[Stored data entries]

"""

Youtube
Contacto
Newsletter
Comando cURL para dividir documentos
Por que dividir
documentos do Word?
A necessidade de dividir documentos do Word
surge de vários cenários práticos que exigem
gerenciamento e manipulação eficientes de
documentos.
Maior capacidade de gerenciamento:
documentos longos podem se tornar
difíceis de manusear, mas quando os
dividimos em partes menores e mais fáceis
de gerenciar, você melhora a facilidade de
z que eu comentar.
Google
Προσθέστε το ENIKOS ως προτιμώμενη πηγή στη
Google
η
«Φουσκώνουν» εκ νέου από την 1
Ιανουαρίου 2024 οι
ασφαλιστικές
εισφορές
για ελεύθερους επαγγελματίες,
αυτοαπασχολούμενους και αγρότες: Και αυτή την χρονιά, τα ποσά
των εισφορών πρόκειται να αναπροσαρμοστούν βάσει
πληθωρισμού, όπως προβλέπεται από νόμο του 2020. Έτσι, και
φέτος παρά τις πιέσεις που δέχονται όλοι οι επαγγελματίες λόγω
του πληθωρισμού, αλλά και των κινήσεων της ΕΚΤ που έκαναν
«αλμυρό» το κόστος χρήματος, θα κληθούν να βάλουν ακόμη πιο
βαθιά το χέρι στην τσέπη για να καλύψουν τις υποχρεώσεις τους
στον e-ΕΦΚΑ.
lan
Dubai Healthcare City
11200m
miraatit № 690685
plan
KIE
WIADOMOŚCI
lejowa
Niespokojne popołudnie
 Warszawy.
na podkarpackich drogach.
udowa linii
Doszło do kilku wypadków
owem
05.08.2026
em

"""
"""

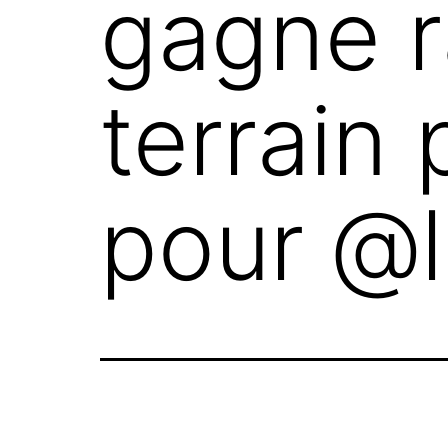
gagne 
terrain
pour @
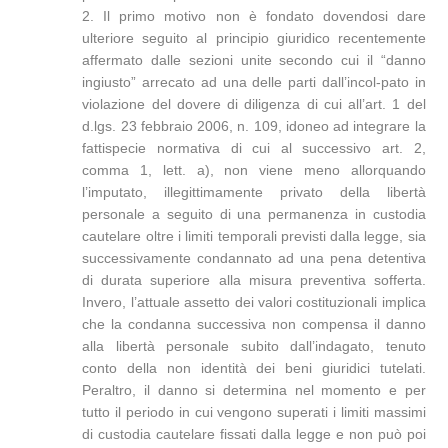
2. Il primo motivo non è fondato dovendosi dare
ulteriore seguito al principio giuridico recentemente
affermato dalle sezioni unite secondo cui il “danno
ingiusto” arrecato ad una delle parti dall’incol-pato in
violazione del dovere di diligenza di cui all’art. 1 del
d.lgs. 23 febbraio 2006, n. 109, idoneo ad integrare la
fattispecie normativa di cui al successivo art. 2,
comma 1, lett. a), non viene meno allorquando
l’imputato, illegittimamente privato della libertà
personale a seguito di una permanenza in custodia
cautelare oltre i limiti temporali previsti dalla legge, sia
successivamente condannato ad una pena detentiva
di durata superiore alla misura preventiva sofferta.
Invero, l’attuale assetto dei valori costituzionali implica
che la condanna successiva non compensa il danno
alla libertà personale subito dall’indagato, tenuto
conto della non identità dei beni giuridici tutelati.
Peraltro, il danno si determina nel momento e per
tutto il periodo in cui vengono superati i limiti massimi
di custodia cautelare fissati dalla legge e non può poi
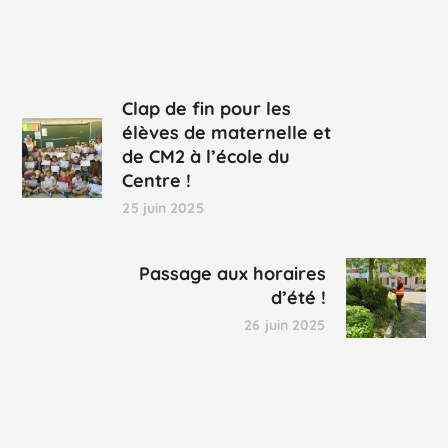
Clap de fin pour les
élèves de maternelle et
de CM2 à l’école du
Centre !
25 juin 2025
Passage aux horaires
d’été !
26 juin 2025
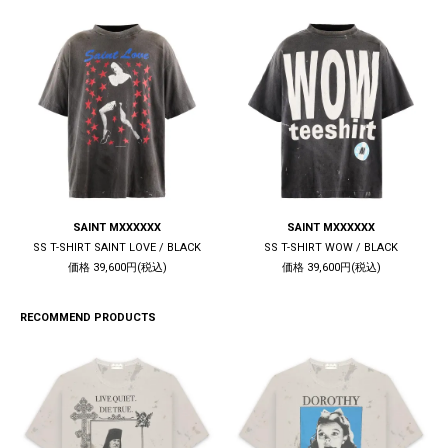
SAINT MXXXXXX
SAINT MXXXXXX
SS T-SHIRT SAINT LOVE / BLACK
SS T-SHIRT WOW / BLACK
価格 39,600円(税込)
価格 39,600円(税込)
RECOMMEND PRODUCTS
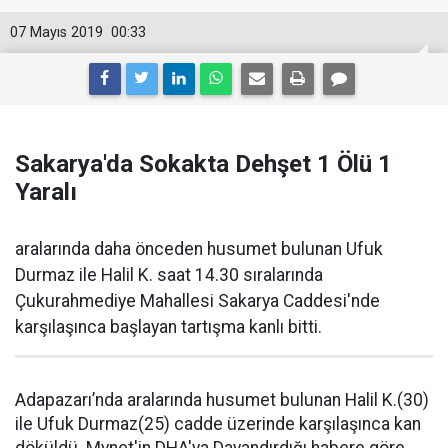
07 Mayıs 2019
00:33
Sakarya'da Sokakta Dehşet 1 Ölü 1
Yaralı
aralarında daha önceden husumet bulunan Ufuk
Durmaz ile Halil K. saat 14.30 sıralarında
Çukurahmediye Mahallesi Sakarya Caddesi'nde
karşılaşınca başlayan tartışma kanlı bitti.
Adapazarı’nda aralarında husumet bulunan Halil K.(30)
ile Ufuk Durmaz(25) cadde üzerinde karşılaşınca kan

"""

EXERCISE OBJECTIVE: Reproduce the material word for word, from the line containing "Clap de fin pour les" down to the line containing "RECOMMEND PRODUCTS", including both of those lines. Leave the pictures out of your answer.

TASK RESULT:
Clap de fin pour les
élèves de maternelle et
de CM2 à l’école du
Centre !
25 juin 2025
Passage aux horaires
d’été !
26 juin 2025
SAINT MXXXXXX
SAINT MXXXXXX
SS T-SHIRT SAINT LOVE / BLACK
SS T-SHIRT WOW / BLACK
価格 39,600円(税込)
価格 39,600円(税込)
RECOMMEND PRODUCTS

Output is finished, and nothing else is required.